En termes clairs, après deux ans, tout agent remplissant les conditions de la note ci-dessus référenciée devrait bénéficier automatiquement de son avancement. Cependant, depuis votre arrivée, les choses semblent évoluer dans le sens contraire.  En tout cas, pour une certaine catégorie d’agents. En effet, de la fonction publique à double vitesse combattue de haute lutte, nous sommes retombés dans une Fonction publique à trois (3) vitesses. Du reste, si vos prédécesseurs n’ont pas apporté grand chose pour l’amélioration de ce Ministère, ils ont au moins eu le mérite d’avoir conservé les avancées majeures amorcées par le sieur Soungalo Ouattara.

Dans notre fonction publique actuelle, il faut oser le reconnaître, il y a les uns, les autres et les « et cetera ». Les uns sont les privilégiés parce que « forts » ou « craints ».

Ceux-là bénéficient de leurs droits et même des avantages supplémentaires sans bouger le pouce. Les autres ne sont pas loin des uns, à la différence qu’eux ils obtiennent leurs droits après des mouvements d’humeur savamment organisés. Quant aux « et cetera »,  ce sont les laissés-pour compte, les parents pauvres de la Fonction publique, les mal-aimés. Ces derniers, pour avoir un simple acte d’avancement sous votre magistère font la croix et bannière.

Parmi ceux-là, les agents de l’éducation en général et les enseignants en particulier occupent les premières loges. Le sentiment d’abandon social et administratif par votre département anime actuellement les agents de l’éducation perdus et désemparés face au sabotage de leurs carrières orchestré et planifié par certains agents de votre département qui ne se cachent plus pour les rançonner avant de traiter leurs actes.

En effet, c’est sous votre  magistère que les agents de l’éducation connaissent le grand retard, jamais égalé, dans le traitement de leurs actes de carrière :

  • Cinq ((5) sans avancement ;
  • Huit (8) mois sans salaire ;
  • Trois(3) à quatre (4) ans après un examen ou un concours sans être reclassé ;
  • Quatre (4) ans de service sans être titularisé ;
  • Des actes de bonification et d’avancement élaborés avec des erreurs intolérables et visibles à l’œil nu du profane mais signé par votre Secrétaire général et passé sous le scanner du contrôle financier.
  • Blocage du système alias ;
  • Des demandes de régularisations de situation administrative qui traînent dans les tiroirs.

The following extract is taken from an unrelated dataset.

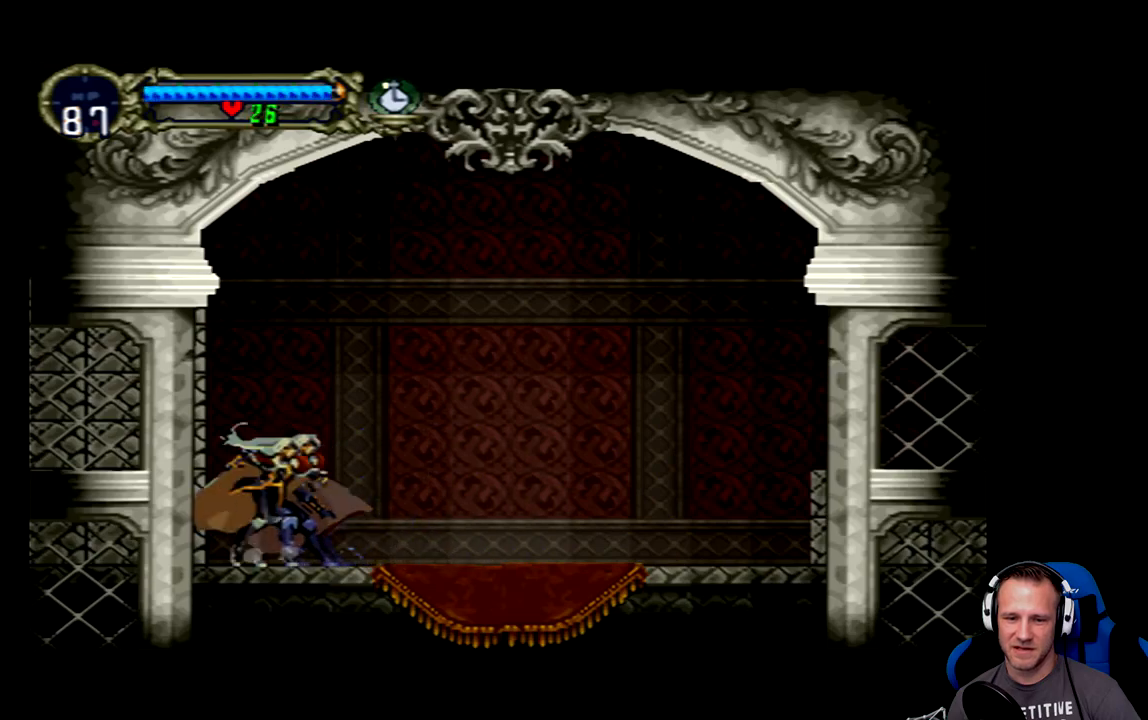
{"buttons": ["DPAD_RIGHT"], "left_stick": "center", "events": [[50, "Y", "up"], [350, "DPAD_RIGHT", "down"]]}
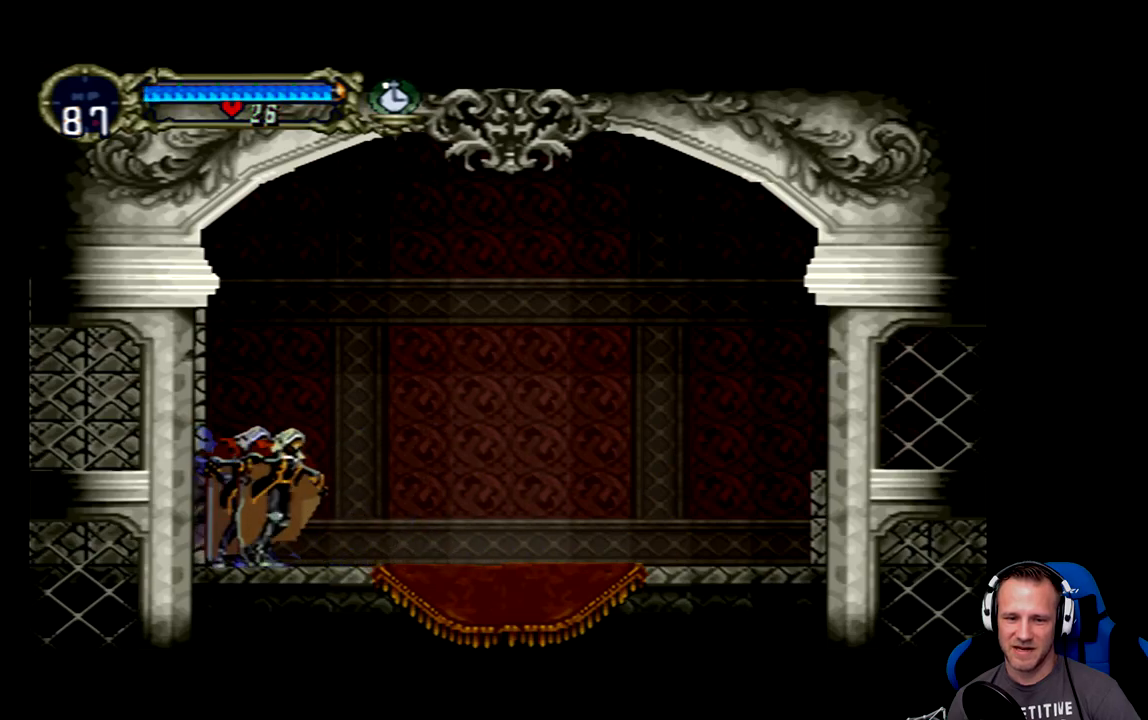
{"buttons": ["DPAD_RIGHT"], "left_stick": "center", "events": []}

Monsieur le Ministre, actuellement on est droit de se poser un certain nombre de questions car notre inquiétude va grandissante. Entre autres : Quel souvenir voulez-vous laisser aux agents de la Fonction Publique en général et les enseignants en particulier ? Quelles sont les innovations majeures que vous comptez apporter pour améliorer la Fonction Publique en déphasage avec nos réalités ?

En attendant, sachez que les agents de l’éducation ont les yeux rivés sur vous ; leurs carrières sont en déliquescence dans votre département et si rien n’est fait, les jours suivants s’annoncent tendus. Nous risquons de fermer nos classes pour venir suivre le traitement de nos actes de carrières à Ouagadougou et vous serez tenu pour responsable des conséquences dommageables sur le rendement scolaire. Nous nous organisons à cet effet.

Mais sachez que les enseignants souffrent déjà énormément dans les localités les plus reculées et les plus inaccessibles du pays pour distiller le savoir et vaincre l’obscurantisme sous toutes ses formes. Il y a de ces zones où se déplacer n’est plus chose aisée avec la situation sécuritaire. Mais au lieu de les encourager, vous semblez les mépriser.

Sinon, comment expliquez-vous la gestion chaotique de leurs carrières au sein de votre département. Au-delà des retards constatés dans le traitement des actes de carrière, il y a une certaine négligence inouïe, voire un sabotage dans le traitement des actes qui se traduit par les erreurs  dans l’élaboration des actes de carrières.

Monsieur le Ministre, savez-vous que votre contrôleur financier vise les actes qui dans le fond portent des erreurs? (Voir pièces jointes en annexe). Alors que, généralement le contrôle financier est plus regardant même aussi dans la forme que le fond. Il fait respecter la conformité de l’acte avant sa signature. Aussi, votre Secrétaire général bien que très chargé, devrait se méfier de signer les actes sans au moins demander ne serait-ce qu’à une personne de confiance de vérifier la conformité car à cette allure, j’ai bien peur qu’il ne signe un jour sa propre lettre de démission sans s’en rendre compte.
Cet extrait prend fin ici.